PROVIDED TEXT:
══════════

Falcon Entertainment
- Company type: Private
- Industry: Gay pornography
- Founded: 1971
- Founder: Chuck Holmes
- Headquarters: San Francisco, California, United States
- Products: Pornographic films and sex toys
- Owner: Gamma Entertainment
- Website: Falcon Studios

= Falcon Entertainment =

Pornography company

Falcon Entertainment (also known as Falcon Studios), a United States independent company based in San Francisco, California, is one of the world's largest producers of gay pornography.

Founded in 1971 by Chuck Holmes, the company is one of the most recognizable brand names in gay pornography. The owners/managers of several of its major American competitors, Hot House Entertainment, Colt Studios, Channel 1 Releasing and Titan Media (Steven Scarborough, John Rutherford, Chi Chi LaRue, Bruce Cam, respectively) previously worked for Falcon.

══════════

WHAT TO WORK ON:
1 - Repeat the part of the Falcon Entertainment text that begins at the words "Falcon Entertainment (also" and stops after "of gay pornography.".
2 - Using the Falcon Entertainment text, explain in one to three sentences how Falcon is connected to its competitors Hot House Entertainment, Colt Studios, Channel 1 Releasing and Titan Media.
The rows that come next are separate material, not part of the Falcon Entertainment text.

Saved data entries:
══════════

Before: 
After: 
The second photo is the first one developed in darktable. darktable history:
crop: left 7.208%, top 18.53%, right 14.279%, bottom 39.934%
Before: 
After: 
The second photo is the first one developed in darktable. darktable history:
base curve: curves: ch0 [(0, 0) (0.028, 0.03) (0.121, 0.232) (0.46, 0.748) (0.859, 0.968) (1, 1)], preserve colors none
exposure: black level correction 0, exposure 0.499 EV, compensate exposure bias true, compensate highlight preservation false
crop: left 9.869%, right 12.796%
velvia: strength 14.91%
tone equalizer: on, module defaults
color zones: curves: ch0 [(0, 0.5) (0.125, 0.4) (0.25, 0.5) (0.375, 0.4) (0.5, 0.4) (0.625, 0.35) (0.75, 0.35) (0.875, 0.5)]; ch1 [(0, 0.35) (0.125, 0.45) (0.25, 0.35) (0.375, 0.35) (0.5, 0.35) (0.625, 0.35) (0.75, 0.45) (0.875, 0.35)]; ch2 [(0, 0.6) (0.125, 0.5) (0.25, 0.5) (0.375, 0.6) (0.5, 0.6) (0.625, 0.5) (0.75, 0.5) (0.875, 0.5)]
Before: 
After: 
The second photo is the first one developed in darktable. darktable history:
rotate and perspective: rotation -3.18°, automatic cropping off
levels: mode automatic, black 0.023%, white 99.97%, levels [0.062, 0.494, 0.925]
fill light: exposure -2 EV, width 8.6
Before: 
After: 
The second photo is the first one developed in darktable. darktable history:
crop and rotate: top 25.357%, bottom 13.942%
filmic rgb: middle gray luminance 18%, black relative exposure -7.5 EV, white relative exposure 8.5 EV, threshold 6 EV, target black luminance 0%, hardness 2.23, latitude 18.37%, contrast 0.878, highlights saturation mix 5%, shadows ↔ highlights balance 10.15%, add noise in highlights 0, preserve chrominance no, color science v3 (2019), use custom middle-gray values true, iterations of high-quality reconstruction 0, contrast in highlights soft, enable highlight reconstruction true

══════════

WRITTEN ANSWERS:
1 -
Falcon Entertainment (also known as Falcon Studios), a United States independent company based in San Francisco, California, is one of the world's largest producers of gay pornography.

2 - The owners or managers of those four competitors previously worked for Falcon. They are Steven Scarborough of Hot House Entertainment, John Rutherford of Colt Studios, Chi Chi LaRue of Channel 1 Releasing and Bruce Cam of Titan Media.